Exercise aim
Return each line of the listing that contains the word "time".

Records provided
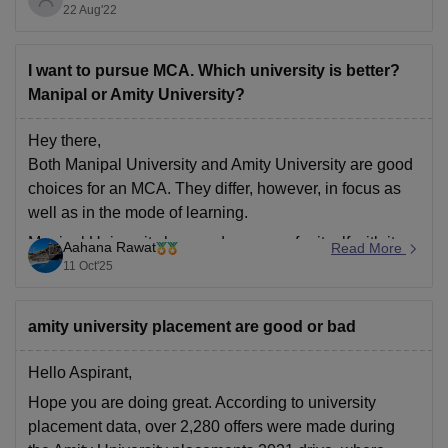
22 Aug'22
India after BITS Pilani, IIIT Hyderabad, and BIT Mesra.
It takes admission on the basis of JEE Mains score,
I want to pursue MCA. Which university is better?
Manipal or Amity University?
Hey there,
Both Manipal University and Amity University are good
choices for an MCA. They differ, however, in focus as
well as in the mode of learning.
Manipal University has made a name for itself with its
Aahana Rawat
Read More
excellent academic standards, NAAC A++
11 Oct'25
accreditation, and lovely campus facilities. It provides
on-campus
amity university placement are good or bad
Hello Aspirant,
Hope you are doing great. According to university
placement data, over 2,280 offers were made during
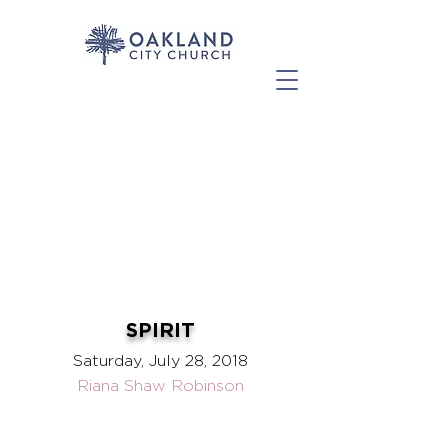
SPIRIT
Saturday, July 28, 2018
Riana Shaw Robinson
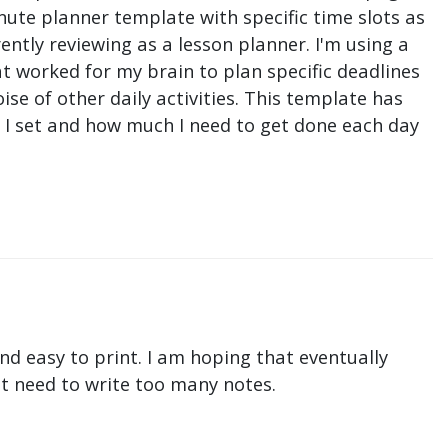
nute planner template with specific time slots as
ntly reviewing as a lesson planner. I'm using a
t worked for my brain to plan specific deadlines
e of other daily activities. This template has
ne I set and how much I need to get done each day
nd easy to print. I am hoping that eventually
n't need to write too many notes.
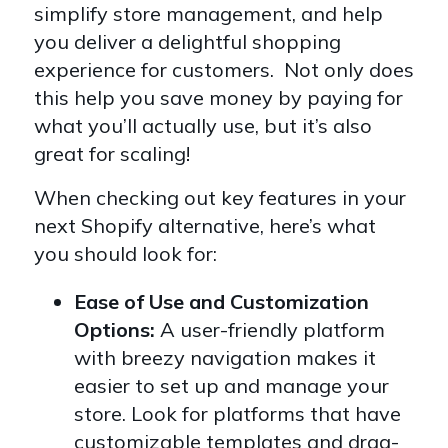
simplify store management, and help
you deliver a delightful shopping
experience for customers. Not only does
this help you save money by paying for
what you’ll actually use, but it’s also
great for scaling!
When checking out key features in your
next Shopify alternative, here’s what
you should look for:
Ease of Use and Customization
Options:
A user-friendly platform
with breezy navigation makes it
easier to set up and manage your
store. Look for platforms that have
customizable templates and drag-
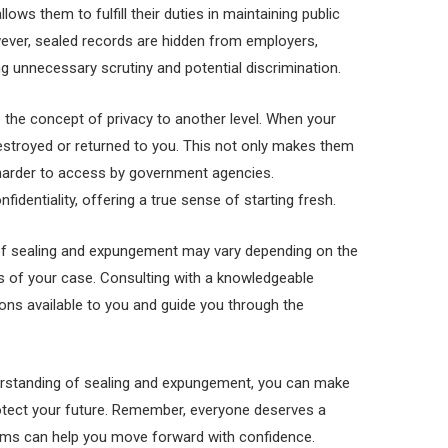
ws them to fulfill their duties in maintaining public
wever, sealed records are hidden from employers,
ing unnecessary scrutiny and potential discrimination.
 the concept of privacy to another level. When your
destroyed or returned to you. This not only makes them
 harder to access by government agencies.
identiality, offering a true sense of starting fresh.
ty of sealing and expungement may vary depending on the
es of your case. Consulting with a knowledgeable
ons available to you and guide you through the
rstanding of sealing and expungement, you can make
otect your future. Remember, everyone deserves a
ms can help you move forward with confidence.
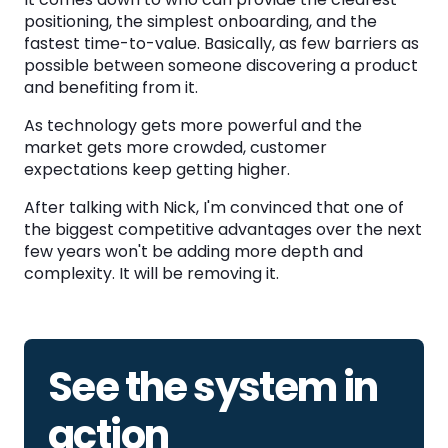
positioning, the simplest onboarding, and the
fastest time-to-value. Basically, as few barriers as
possible between someone discovering a product
and benefiting from it.
As technology gets more powerful and the
market gets more crowded, customer
expectations keep getting higher.
After talking with Nick, I'm convinced that one of
the biggest competitive advantages over the next
few years won't be adding more depth and
complexity. It will be removing it.
See the system in
action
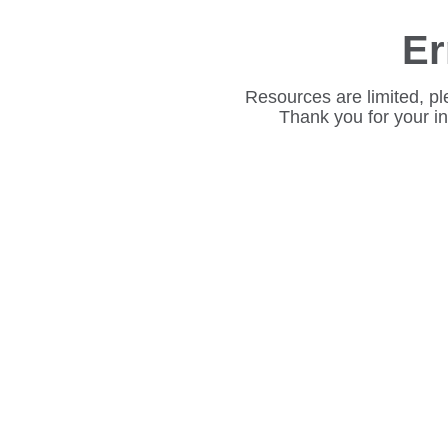
Er
Resources are limited, pl
Thank you for your i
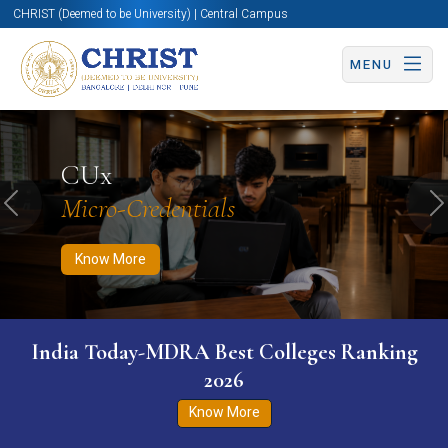
CHRIST (Deemed to be University) | Central Campus
MENU
Know More
Apply Now
Apply Now
CUx
Micro-Credentials
Previous
N
Know More
India Today-MDRA Best Colleges Ranking
2026
Know More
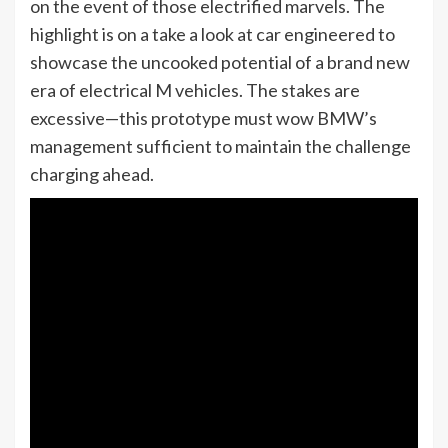
on the event of those electrified marvels. The
highlight is on a take a look at car engineered to
showcase the uncooked potential of a brand new
era of electrical M vehicles. The stakes are
excessive—this prototype must wow BMW’s
management sufficient to maintain the challenge
charging ahead.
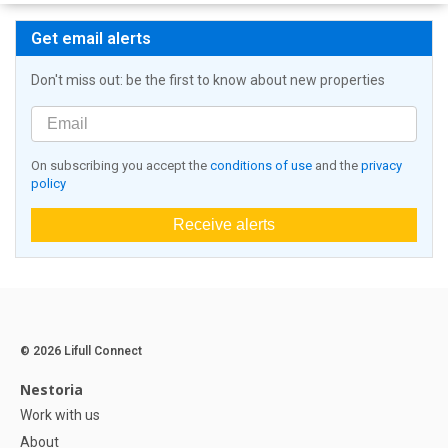
Get email alerts
Don't miss out: be the first to know about new properties
On subscribing you accept the
conditions of use
and the
privacy
policy
Receive alerts
© 2026 Lifull Connect
Nestoria
Work with us
About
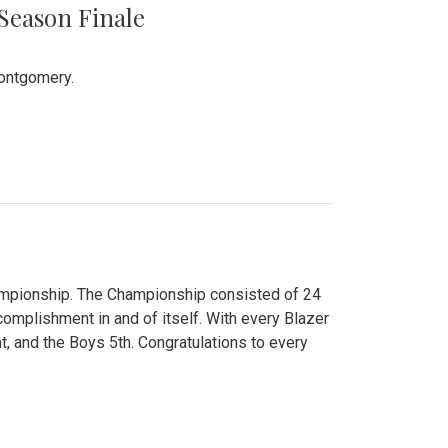
 Season Finale
Montgomery.
hampionship. The Championship consisted of 24
ccomplishment in and of itself. With every Blazer
nt, and the Boys 5th. Congratulations to every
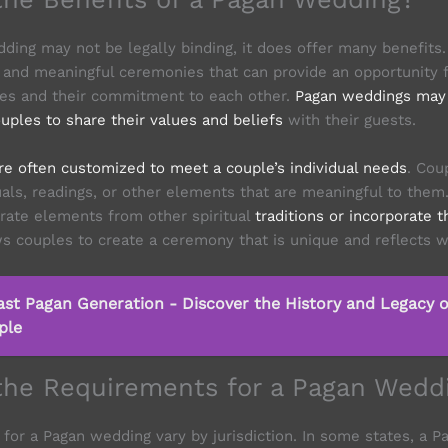
ding may not be legally binding, it does offer many benefits
and meaningful ceremonies that can provide an opportunity f
es and their commitment to each other.
Pagan weddings may 
uples to share their values and beliefs
with their guests.
e often customized to meet a couple’s individual needs
. Cou
tuals, readings, or other elements that are meaningful to the
rate elements from other spiritual
traditions or incorporate 
ws couples to create a ceremony that is unique and reflects w
ast Pagan Generation - Discover the History and Legacy o
ple
the Requirements for a Pagan Wedd
for a Pagan wedding vary by jurisdiction. In some states, a 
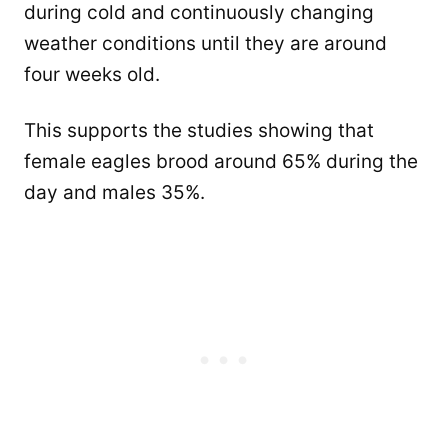
during cold and continuously changing
weather conditions until they are around
four weeks old.
This supports the studies showing that
female eagles brood around 65% during the
day and males 35%.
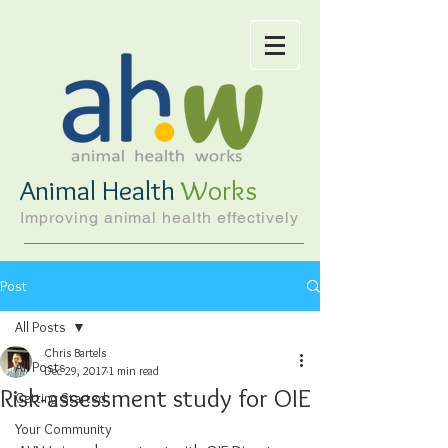
Animal Health
Works
Improving animal health effectively
Post
All Posts
Chris Bartels
All Posts
Dec 29, 2017
1 min read
Risk-assessment study for OIE
Getting Started
Your Community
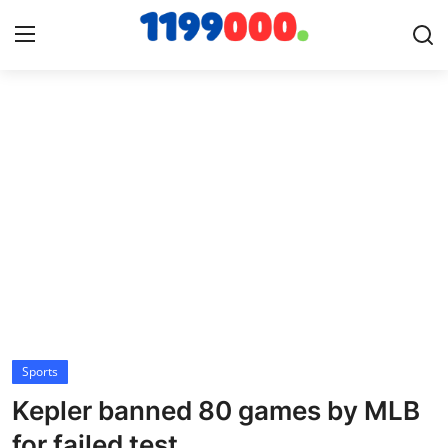
Home
Contact
Gallery
Sports
Soccer/Football
Sports
Cricket
Kepler banned 80 games by MLB
Baseball
for failed test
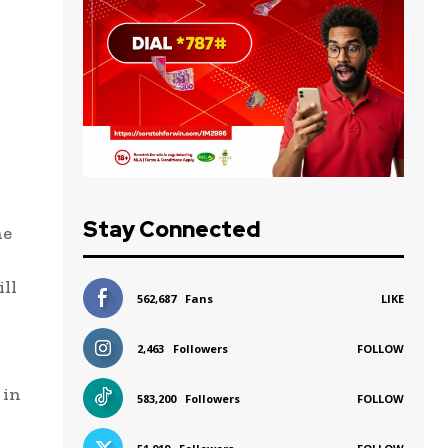
Stay Connected
he
ill
562,687
Fans
LIKE
2,463
Followers
FOLLOW
 in
583,200
Followers
FOLLOW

Exercise response
nute planner template with specific time slots as
fastest time-to-value. Basically, as few barriers as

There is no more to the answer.